Although police did not provide a timeline as to the time of death, Lack said Joseph’s body appeared to have been in the car for “an extensive period of time.”

Police had been searching for Joseph since she was last seen leaving her Syosset home on Feb. 24. At the time, she told her family she was headed to class at New York Institute of Technology in Old Westbury. The university said Joseph had not been enrolled in classes since May 2013.

According to her family and authorities, Joseph called her parents around 5 p.m. that night and told them she was studying at the college library and should be home within an hour.

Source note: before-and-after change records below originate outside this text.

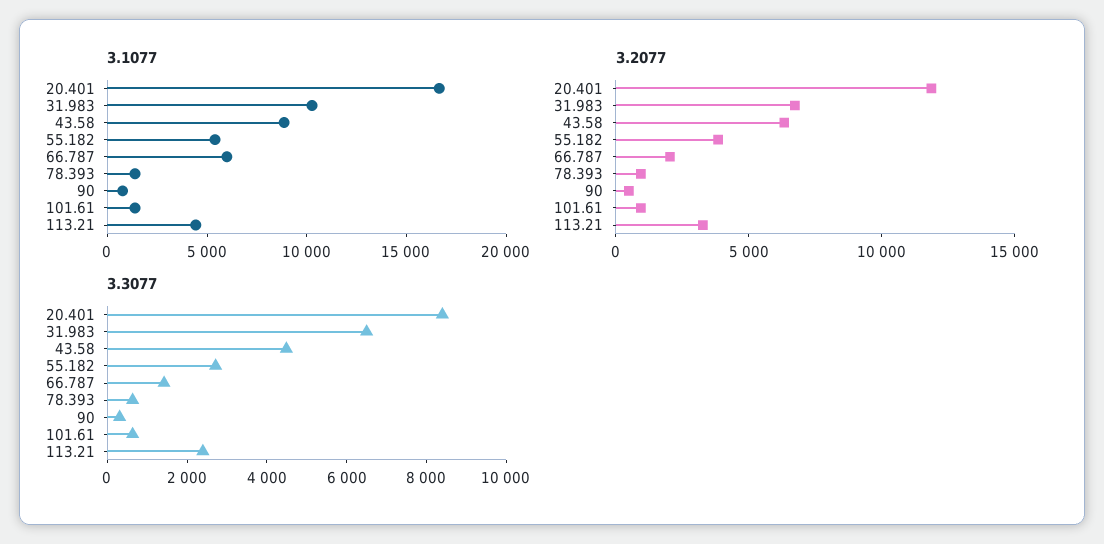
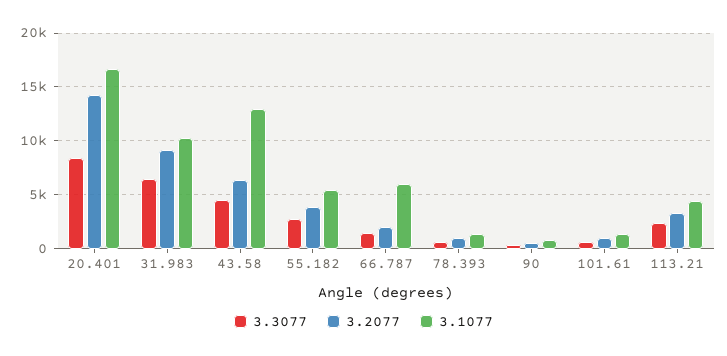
  {
    "3.1077": {
      "20.401": 17000,
      "31.983": 10000,
-     "43.58": 9000,
+     "43.58": 13000,
      "55.182": 5000,
      "66.787": 6000,
      "78.393": 1000,
      "90": 1000,
      "101.61": 1000,
      "113.21": 4000
    },
    "3.2077": {
-     "20.401": 12000,
+     "20.401": 14000,
-     "31.983": 7000,
+     "31.983": 9000,
      "43.58": 6000,
      "55.182": 4000,
      "66.787": 2000,
      "78.393": 1000,
      "90": 0,
      "101.61": 1000,
      "113.21": 3000
    },
    "3.3077": {
      "20.401": 8500,
      "31.983": 6500,
      "43.58": 4500,
      "55.182": 2500,
      "66.787": 1500,
      "78.393": 500,
      "90": 500,
      "101.61": 500,
      "113.21": 2500
    }
  }

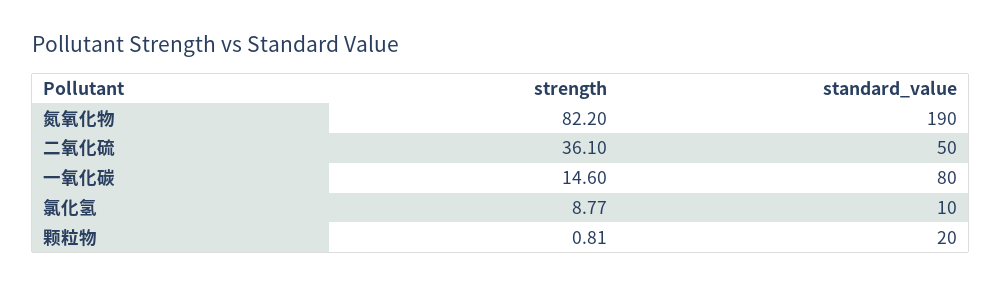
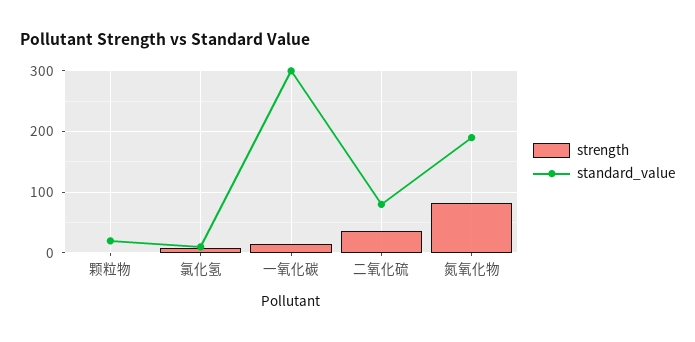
  {
    "strength": {
      "氮氧化物": 82.2,
      "二氧化硫": 36.1,
      "一氧化碳": 14.6,
      "氯化氢": 8.77,
      "颗粒物": 0.81
    },
    "standard_value": {
      "氮氧化物": 190,
-     "二氧化硫": 50,
+     "二氧化硫": 80,
-     "一氧化碳": 80,
+     "一氧化碳": 300,
      "氯化氢": 10,
      "颗粒物": 20
    }
  }

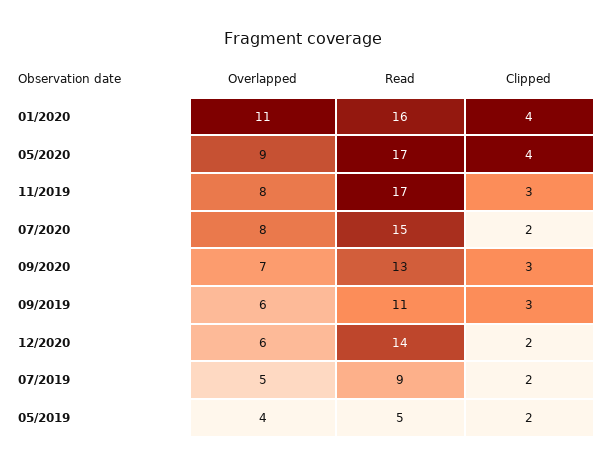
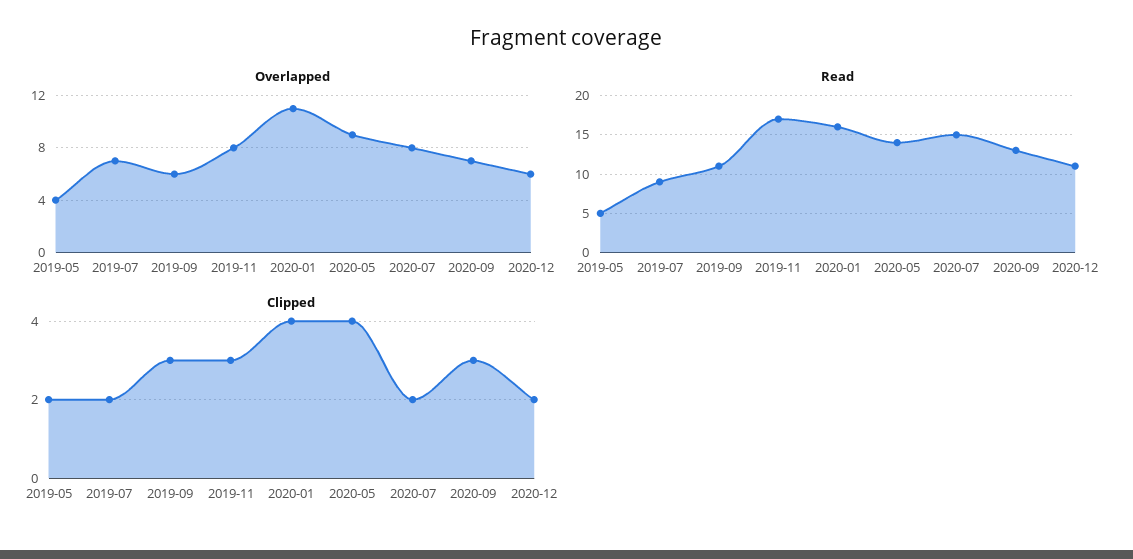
  {
    "Overlapped": {
      "01/2020": 11,
      "05/2020": 9,
      "11/2019": 8,
      "07/2020": 8,
      "09/2020": 7,
      "09/2019": 6,
      "12/2020": 6,
-     "07/2019": 5,
+     "07/2019": 7,
      "05/2019": 4
    },
    "Read": {
      "01/2020": 16,
-     "05/2020": 17,
+     "05/2020": 14,
      "11/2019": 17,
      "07/2020": 15,
      "09/2020": 13,
      "09/2019": 11,
-     "12/2020": 14,
+     "12/2020": 11,
      "07/2019": 9,
      "05/2019": 5
    },
    "Clipped": {
      "01/2020": 4,
      "05/2020": 4,
      "11/2019": 3,
      "07/2020": 2,
      "09/2020": 3,
      "09/2019": 3,
      "12/2020": 2,
      "07/2019": 2,
      "05/2019": 2
    }
  }

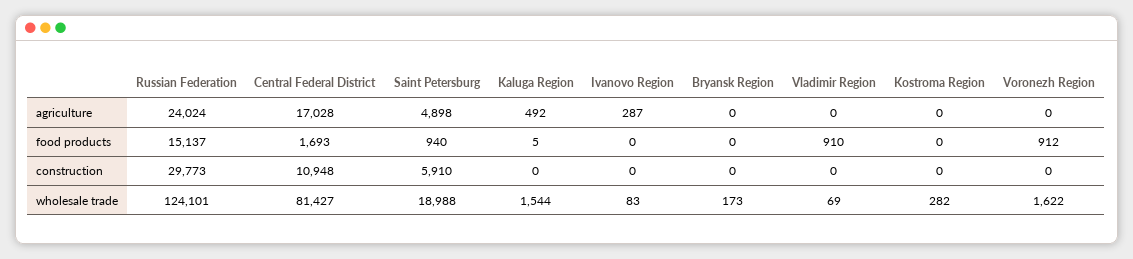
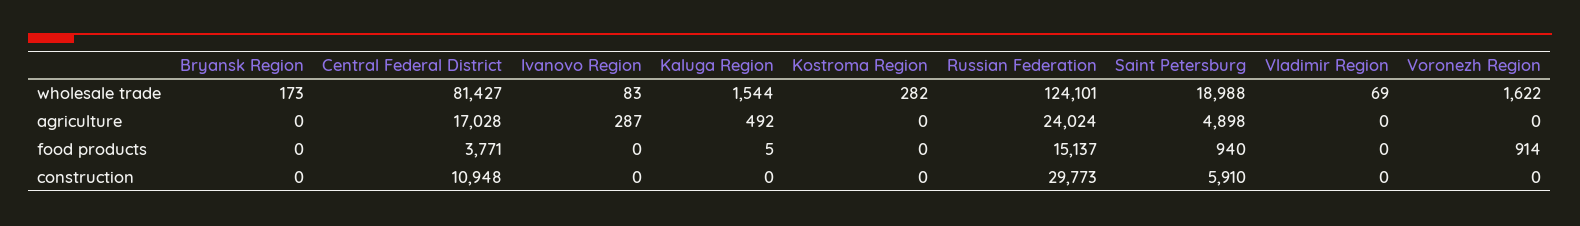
  {
    "Russian Federation": {
      "agriculture": 24024,
      "food products": 15137,
      "construction": 29773,
      "wholesale trade": 124101
    },
    "Central Federal District": {
      "agriculture": 17028,
-     "food products": 1693,
+     "food products": 3771,
      "construction": 10948,
      "wholesale trade": 81427
    },
    "Saint Petersburg": {
      "agriculture": 4898,
      "food products": 940,
      "construction": 5910,
      "wholesale trade": 18988
    },
    "Kaluga Region": {
      "agriculture": 492,
      "food products": 5,
      "construction": 0,
      "wholesale trade": 1544
    },
    "Ivanovo Region": {
      "agriculture": 287,
      "food products": 0,
      "construction": 0,
      "wholesale trade": 83
    },
    "Bryansk Region": {
      "agriculture": 0,
      "food products": 0,
      "construction": 0,
      "wholesale trade": 173
    },
    "Vladimir Region": {
      "agriculture": 0,
-     "food products": 910,
+     "food products": 0,
      "construction": 0,
      "wholesale trade": 69
    },
    "Kostroma Region": {
      "agriculture": 0,
      "food products": 0,
      "construction": 0,
      "wholesale trade": 282
    },
    "Voronezh Region": {
      "agriculture": 0,
-     "food products": 912,
+     "food products": 914,
      "construction": 0,
      "wholesale trade": 1622
    }
  }

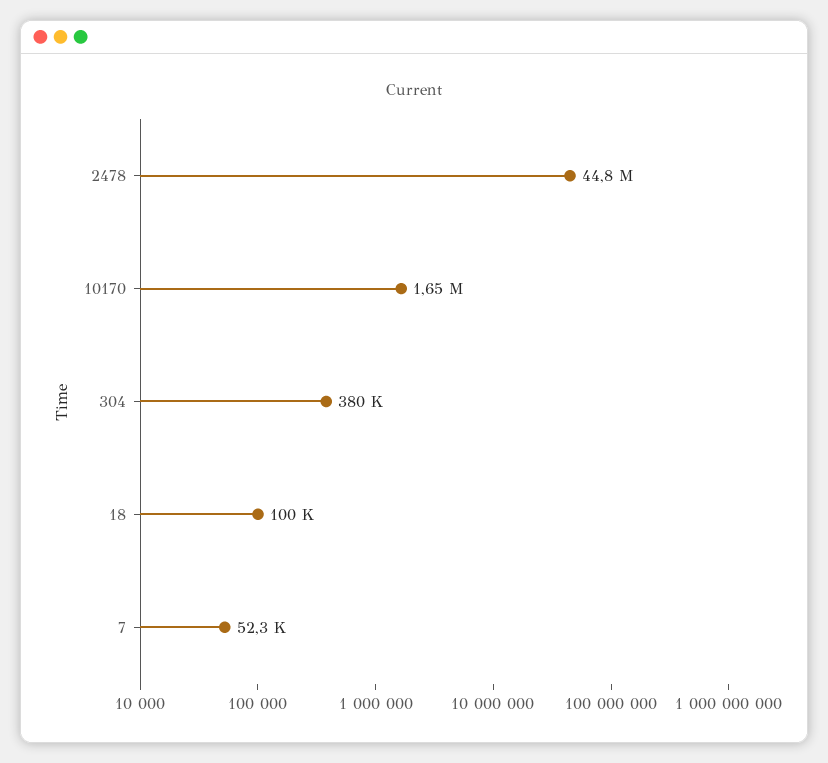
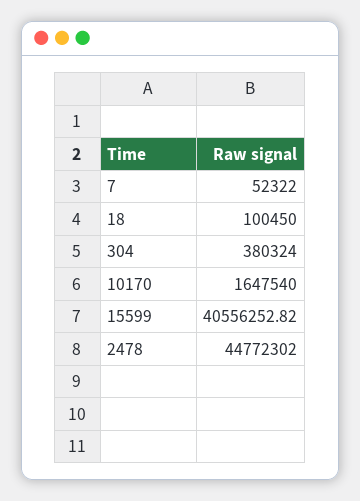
  {
    "2478": 44772302,
    "10170": 1647540,
    "304": 380324,
    "18": 100450,
-   "7": 52322
+   "7": 52322,
+   "15599": 40556252.82
  }

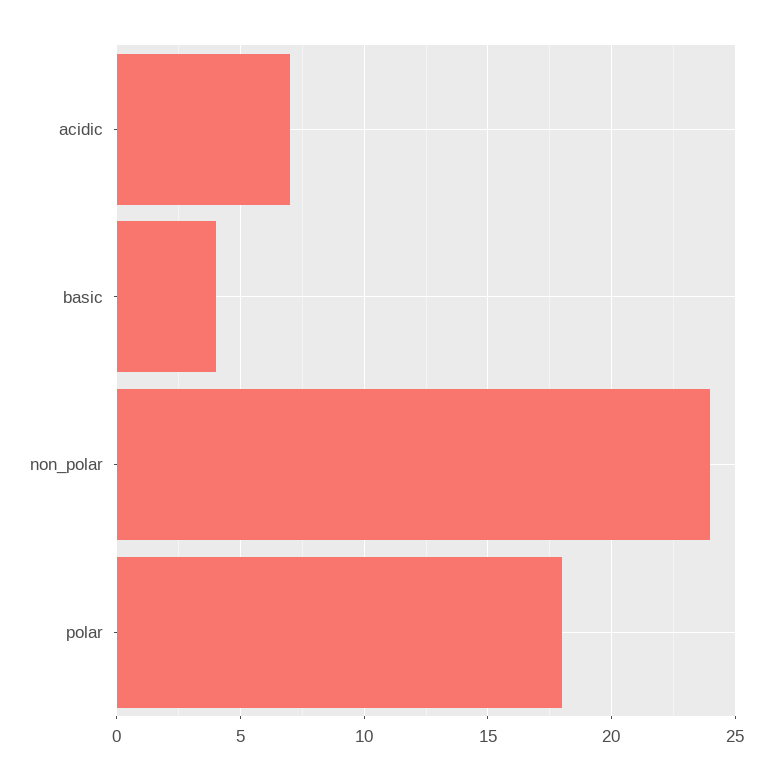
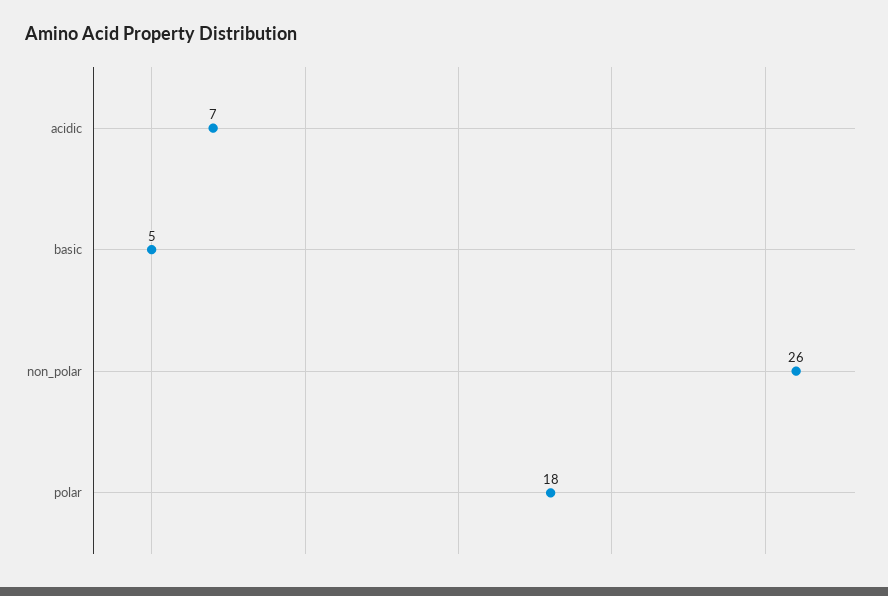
  {
    "acidic": 7,
-   "basic": 4,
+   "basic": 5,
-   "non_polar": 24,
+   "non_polar": 26,
    "polar": 18
  }

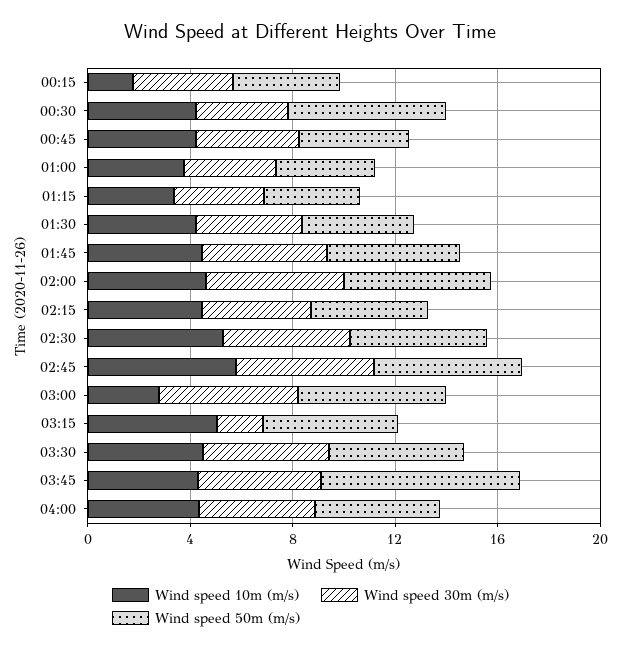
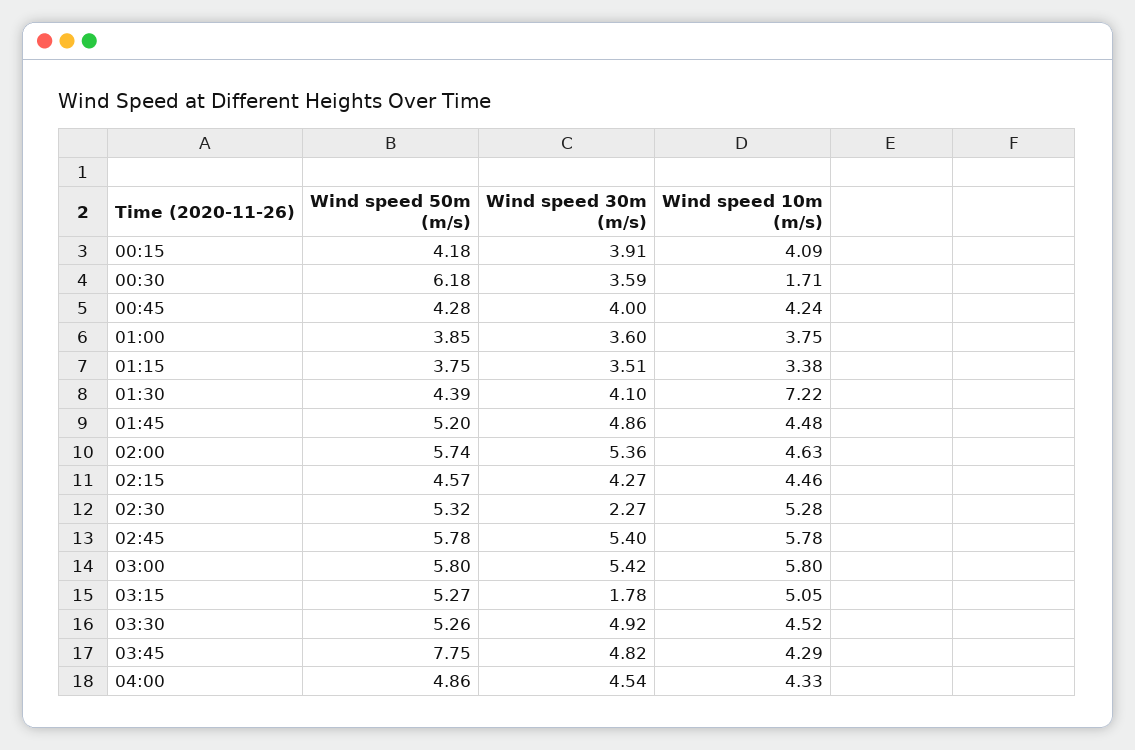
  {
    "Wind speed 10m (m/s)": {
-     "00:15": 2,
+     "00:15": 4.09,
-     "00:30": 4,
+     "00:30": 1.71,
      "00:45": 4.24,
      "01:00": 3.75,
      "01:15": 3.38,
-     "01:30": 4,
+     "01:30": 7.22,
      "01:45": 4.48,
      "02:00": 4.63,
      "02:15": 4.46,
      "02:30": 5.28,
      "02:45": 5.78,
-     "03:00": 3,
+     "03:00": 5.8,
      "03:15": 5.05,
      "03:30": 4.52,
      "03:45": 4.29,
      "04:00": 4.33
    },
    "Wind speed 30m (m/s)": {
      "00:15": 3.91,
      "00:30": 3.59,
      "00:45": 4,
      "01:00": 3.6,
      "01:15": 3.51,
      "01:30": 4.1,
      "01:45": 4.86,
      "02:00": 5.36,
      "02:15": 4.27,
-     "02:30": 5,
+     "02:30": 2.27,
      "02:45": 5.4,
      "03:00": 5.42,
      "03:15": 1.78,
      "03:30": 4.92,
      "03:45": 4.82,
      "04:00": 4.54
    },
    "Wind speed 50m (m/s)": {
      "00:15": 4.18,
      "00:30": 6.18,
      "00:45": 4.28,
      "01:00": 3.85,
      "01:15": 3.75,
      "01:30": 4.39,
      "01:45": 5.2,
      "02:00": 5.74,
      "02:15": 4.57,
      "02:30": 5.32,
      "02:45": 5.78,
      "03:00": 5.8,
      "03:15": 5.27,
      "03:30": 5.26,
      "03:45": 7.75,
      "04:00": 4.86
    }
  }

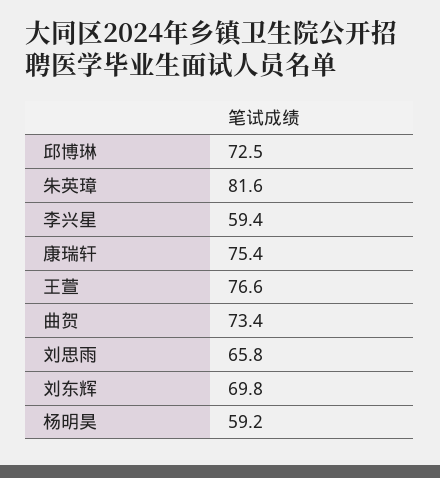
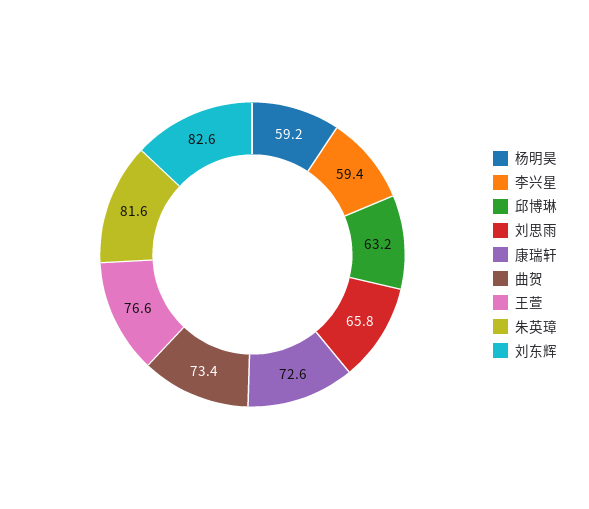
  {
-   "邱博琳": 72.5,
+   "邱博琳": 63.2,
    "朱英璋": 81.6,
    "李兴星": 59.4,
-   "康瑞轩": 75.4,
+   "康瑞轩": 72.6,
    "王萱": 76.6,
    "曲贺": 73.4,
    "刘思雨": 65.8,
-   "刘东辉": 69.8,
+   "刘东辉": 82.6,
    "杨明昊": 59.2
  }

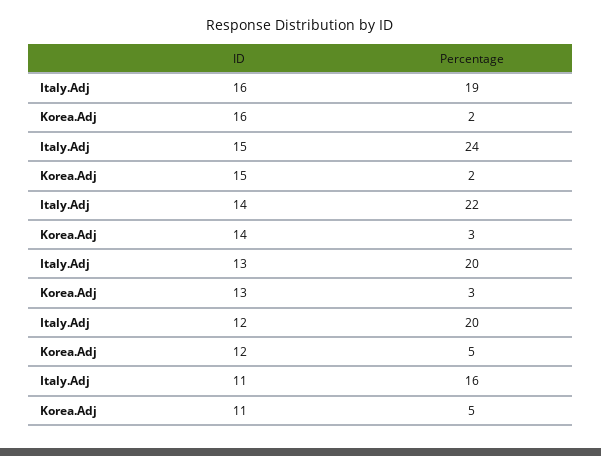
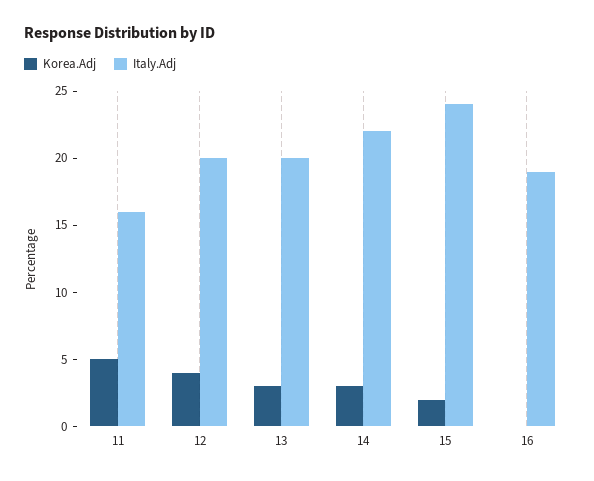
  {
    "Italy.Adj": {
      "16": 19,
      "15": 24,
      "14": 22,
      "13": 20,
      "12": 20,
      "11": 16
    },
    "Korea.Adj": {
-     "16": 2,
+     "16": 0,
      "15": 2,
      "14": 3,
      "13": 3,
-     "12": 5,
+     "12": 4,
      "11": 5
    }
  }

That was the last time her parents spoke with her, they told reporters last week.

“She was somewhat deceptive in her personal life, which made the investigation more complicated,” Lack said. He said police officers had conducted an extensive search, but gathered information that she may have fled from Long Island.

A police source said investigators received additional information last week that Joseph may have been suffering from depression. Lack declined to say whether she left a suicide note and, citing an ongoing investigation, would not provide any details about a possible motive.

When officers found Joseph’s vehicle early Tuesday, they called for a robot to determine whether it was safe to open the car, a police spokesman said. After opening the car, investigators found her lying down between the front and back seats of the sedan, “almost across the floor,” Lack said.

Joseph’s parents could not be reached by phone Tuesday. Her father, Sony Joseph, told WPIX-TV last week: “She was always happy…I don’t know what happened.”